> _Problem to work on_
All of the lines below should be printed again exactly as they are.
***** Materials provided
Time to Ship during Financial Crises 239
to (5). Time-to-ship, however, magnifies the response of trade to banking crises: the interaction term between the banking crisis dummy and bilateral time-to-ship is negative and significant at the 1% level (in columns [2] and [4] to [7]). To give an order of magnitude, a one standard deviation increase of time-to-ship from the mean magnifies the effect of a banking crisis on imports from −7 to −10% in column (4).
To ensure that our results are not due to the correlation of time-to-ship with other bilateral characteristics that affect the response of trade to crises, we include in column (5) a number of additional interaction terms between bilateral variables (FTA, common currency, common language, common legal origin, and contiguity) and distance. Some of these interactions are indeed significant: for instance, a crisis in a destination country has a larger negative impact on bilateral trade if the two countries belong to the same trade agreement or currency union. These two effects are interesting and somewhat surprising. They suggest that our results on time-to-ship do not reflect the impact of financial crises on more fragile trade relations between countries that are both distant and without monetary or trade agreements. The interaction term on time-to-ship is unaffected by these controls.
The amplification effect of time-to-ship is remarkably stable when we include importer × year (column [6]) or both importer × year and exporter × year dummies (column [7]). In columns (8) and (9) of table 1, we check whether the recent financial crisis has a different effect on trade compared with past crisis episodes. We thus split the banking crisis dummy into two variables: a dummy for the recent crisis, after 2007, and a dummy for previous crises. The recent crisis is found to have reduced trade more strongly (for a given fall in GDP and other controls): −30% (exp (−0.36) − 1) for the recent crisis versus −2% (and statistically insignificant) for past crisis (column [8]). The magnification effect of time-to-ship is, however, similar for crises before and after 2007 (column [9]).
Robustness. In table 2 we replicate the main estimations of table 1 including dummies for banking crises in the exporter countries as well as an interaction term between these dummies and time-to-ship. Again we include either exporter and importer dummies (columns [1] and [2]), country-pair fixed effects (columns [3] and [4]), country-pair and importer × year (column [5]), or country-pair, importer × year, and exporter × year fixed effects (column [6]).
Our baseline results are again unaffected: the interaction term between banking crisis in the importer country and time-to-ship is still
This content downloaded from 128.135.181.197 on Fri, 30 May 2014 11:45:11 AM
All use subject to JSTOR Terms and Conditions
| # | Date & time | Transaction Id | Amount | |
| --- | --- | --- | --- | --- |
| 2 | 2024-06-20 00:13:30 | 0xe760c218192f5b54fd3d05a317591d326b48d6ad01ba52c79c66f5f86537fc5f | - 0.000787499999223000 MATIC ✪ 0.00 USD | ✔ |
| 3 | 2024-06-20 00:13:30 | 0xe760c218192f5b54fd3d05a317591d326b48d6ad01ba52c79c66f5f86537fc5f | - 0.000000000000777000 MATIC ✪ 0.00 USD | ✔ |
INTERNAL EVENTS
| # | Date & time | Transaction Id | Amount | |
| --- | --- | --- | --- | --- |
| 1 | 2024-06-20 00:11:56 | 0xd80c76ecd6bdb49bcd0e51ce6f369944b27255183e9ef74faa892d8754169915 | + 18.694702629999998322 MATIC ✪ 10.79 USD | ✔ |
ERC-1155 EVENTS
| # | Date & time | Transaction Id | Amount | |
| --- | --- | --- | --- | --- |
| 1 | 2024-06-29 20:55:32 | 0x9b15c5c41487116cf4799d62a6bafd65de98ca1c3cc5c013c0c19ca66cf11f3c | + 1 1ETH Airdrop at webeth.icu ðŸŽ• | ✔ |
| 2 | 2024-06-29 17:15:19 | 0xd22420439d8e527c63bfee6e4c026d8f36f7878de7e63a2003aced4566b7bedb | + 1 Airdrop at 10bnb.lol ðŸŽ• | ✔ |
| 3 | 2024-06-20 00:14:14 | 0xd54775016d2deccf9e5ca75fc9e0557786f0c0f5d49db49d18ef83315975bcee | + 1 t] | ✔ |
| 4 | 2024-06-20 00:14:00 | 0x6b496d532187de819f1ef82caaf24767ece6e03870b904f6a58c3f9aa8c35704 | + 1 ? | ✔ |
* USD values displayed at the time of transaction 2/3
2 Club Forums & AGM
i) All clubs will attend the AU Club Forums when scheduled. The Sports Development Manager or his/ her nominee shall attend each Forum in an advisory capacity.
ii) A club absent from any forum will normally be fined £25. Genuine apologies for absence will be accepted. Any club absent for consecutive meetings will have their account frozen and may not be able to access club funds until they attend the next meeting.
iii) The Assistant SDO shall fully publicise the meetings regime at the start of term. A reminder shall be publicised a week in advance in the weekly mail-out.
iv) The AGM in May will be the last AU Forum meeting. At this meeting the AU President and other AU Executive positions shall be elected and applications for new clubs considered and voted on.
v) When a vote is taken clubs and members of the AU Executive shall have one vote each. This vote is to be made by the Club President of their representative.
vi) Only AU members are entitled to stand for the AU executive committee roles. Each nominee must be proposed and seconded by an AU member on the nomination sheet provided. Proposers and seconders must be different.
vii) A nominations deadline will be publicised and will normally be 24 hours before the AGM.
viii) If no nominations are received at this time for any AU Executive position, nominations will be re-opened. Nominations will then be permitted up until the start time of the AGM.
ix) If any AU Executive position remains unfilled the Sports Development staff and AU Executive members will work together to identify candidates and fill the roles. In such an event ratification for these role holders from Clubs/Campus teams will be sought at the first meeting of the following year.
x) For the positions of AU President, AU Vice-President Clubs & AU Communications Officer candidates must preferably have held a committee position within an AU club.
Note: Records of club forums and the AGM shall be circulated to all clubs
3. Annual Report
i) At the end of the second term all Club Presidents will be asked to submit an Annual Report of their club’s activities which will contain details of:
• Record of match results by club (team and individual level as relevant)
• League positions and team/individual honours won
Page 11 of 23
**********
> _Exercise output_
Time to Ship during Financial Crises 239
to (5). Time-to-ship, however, magnifies the response of trade to banking crises: the interaction term between the banking crisis dummy and bilateral time-to-ship is negative and significant at the 1% level (in columns [2] and [4] to [7]). To give an order of magnitude, a one standard deviation increase of time-to-ship from the mean magnifies the effect of a banking crisis on imports from −7 to −10% in column (4).
To ensure that our results are not due to the correlation of time-to-ship with other bilateral characteristics that affect the response of trade to crises, we include in column (5) a number of additional interaction terms between bilateral variables (FTA, common currency, common language, common legal origin, and contiguity) and distance. Some of these interactions are indeed significant: for instance, a crisis in a destination country has a larger negative impact on bilateral trade if the two countries belong to the same trade agreement or currency union. These two effects are interesting and somewhat surprising. They suggest that our results on time-to-ship do not reflect the impact of financial crises on more fragile trade relations between countries that are both distant and without monetary or trade agreements. The interaction term on time-to-ship is unaffected by these controls.
The amplification effect of time-to-ship is remarkably stable when we include importer × year (column [6]) or both importer × year and exporter × year dummies (column [7]). In columns (8) and (9) of table 1, we check whether the recent financial crisis has a different effect on trade compared with past crisis episodes. We thus split the banking crisis dummy into two variables: a dummy for the recent crisis, after 2007, and a dummy for previous crises. The recent crisis is found to have reduced trade more strongly (for a given fall in GDP and other controls): −30% (exp (−0.36) − 1) for the recent crisis versus −2% (and statistically insignificant) for past crisis (column [8]). The magnification effect of time-to-ship is, however, similar for crises before and after 2007 (column [9]).
Robustness. In table 2 we replicate the main estimations of table 1 including dummies for banking crises in the exporter countries as well as an interaction term between these dummies and time-to-ship. Again we include either exporter and importer dummies (columns [1] and [2]), country-pair fixed effects (columns [3] and [4]), country-pair and importer × year (column [5]), or country-pair, importer × year, and exporter × year fixed effects (column [6]).
Our baseline results are again unaffected: the interaction term between banking crisis in the importer country and time-to-ship is still
This content downloaded from 128.135.181.197 on Fri, 30 May 2014 11:45:11 AM
All use subject to JSTOR Terms and Conditions
| # | Date & time | Transaction Id | Amount | |
| --- | --- | --- | --- | --- |
| 2 | 2024-06-20 00:13:30 | 0xe760c218192f5b54fd3d05a317591d326b48d6ad01ba52c79c66f5f86537fc5f | - 0.000787499999223000 MATIC ✪ 0.00 USD | ✔ |
| 3 | 2024-06-20 00:13:30 | 0xe760c218192f5b54fd3d05a317591d326b48d6ad01ba52c79c66f5f86537fc5f | - 0.000000000000777000 MATIC ✪ 0.00 USD | ✔ |
INTERNAL EVENTS
| # | Date & time | Transaction Id | Amount | |
| --- | --- | --- | --- | --- |
| 1 | 2024-06-20 00:11:56 | 0xd80c76ecd6bdb49bcd0e51ce6f369944b27255183e9ef74faa892d8754169915 | + 18.694702629999998322 MATIC ✪ 10.79 USD | ✔ |
ERC-1155 EVENTS
| # | Date & time | Transaction Id | Amount | |
| --- | --- | --- | --- | --- |
| 1 | 2024-06-29 20:55:32 | 0x9b15c5c41487116cf4799d62a6bafd65de98ca1c3cc5c013c0c19ca66cf11f3c | + 1 1ETH Airdrop at webeth.icu ðŸŽ• | ✔ |
| 2 | 2024-06-29 17:15:19 | 0xd22420439d8e527c63bfee6e4c026d8f36f7878de7e63a2003aced4566b7bedb | + 1 Airdrop at 10bnb.lol ðŸŽ• | ✔ |
| 3 | 2024-06-20 00:14:14 | 0xd54775016d2deccf9e5ca75fc9e0557786f0c0f5d49db49d18ef83315975bcee | + 1 t] | ✔ |
| 4 | 2024-06-20 00:14:00 | 0x6b496d532187de819f1ef82caaf24767ece6e03870b904f6a58c3f9aa8c35704 | + 1 ? | ✔ |
* USD values displayed at the time of transaction 2/3
2 Club Forums & AGM
i) All clubs will attend the AU Club Forums when scheduled. The Sports Development Manager or his/ her nominee shall attend each Forum in an advisory capacity.
ii) A club absent from any forum will normally be fined £25. Genuine apologies for absence will be accepted. Any club absent for consecutive meetings will have their account frozen and may not be able to access club funds until they attend the next meeting.
iii) The Assistant SDO shall fully publicise the meetings regime at the start of term. A reminder shall be publicised a week in advance in the weekly mail-out.
iv) The AGM in May will be the last AU Forum meeting. At this meeting the AU President and other AU Executive positions shall be elected and applications for new clubs considered and voted on.
v) When a vote is taken clubs and members of the AU Executive shall have one vote each. This vote is to be made by the Club President of their representative.
vi) Only AU members are entitled to stand for the AU executive committee roles. Each nominee must be proposed and seconded by an AU member on the nomination sheet provided. Proposers and seconders must be different.
vii) A nominations deadline will be publicised and will normally be 24 hours before the AGM.
viii) If no nominations are received at this time for any AU Executive position, nominations will be re-opened. Nominations will then be permitted up until the start time of the AGM.
ix) If any AU Executive position remains unfilled the Sports Development staff and AU Executive members will work together to identify candidates and fill the roles. In such an event ratification for these role holders from Clubs/Campus teams will be sought at the first meeting of the following year.
x) For the positions of AU President, AU Vice-President Clubs & AU Communications Officer candidates must preferably have held a committee position within an AU club.
Note: Records of club forums and the AGM shall be circulated to all clubs
3. Annual Report
i) At the end of the second term all Club Presidents will be asked to submit an Annual Report of their club’s activities which will contain details of:
• Record of match results by club (team and individual level as relevant)
• League positions and team/individual honours won
Page 11 of 23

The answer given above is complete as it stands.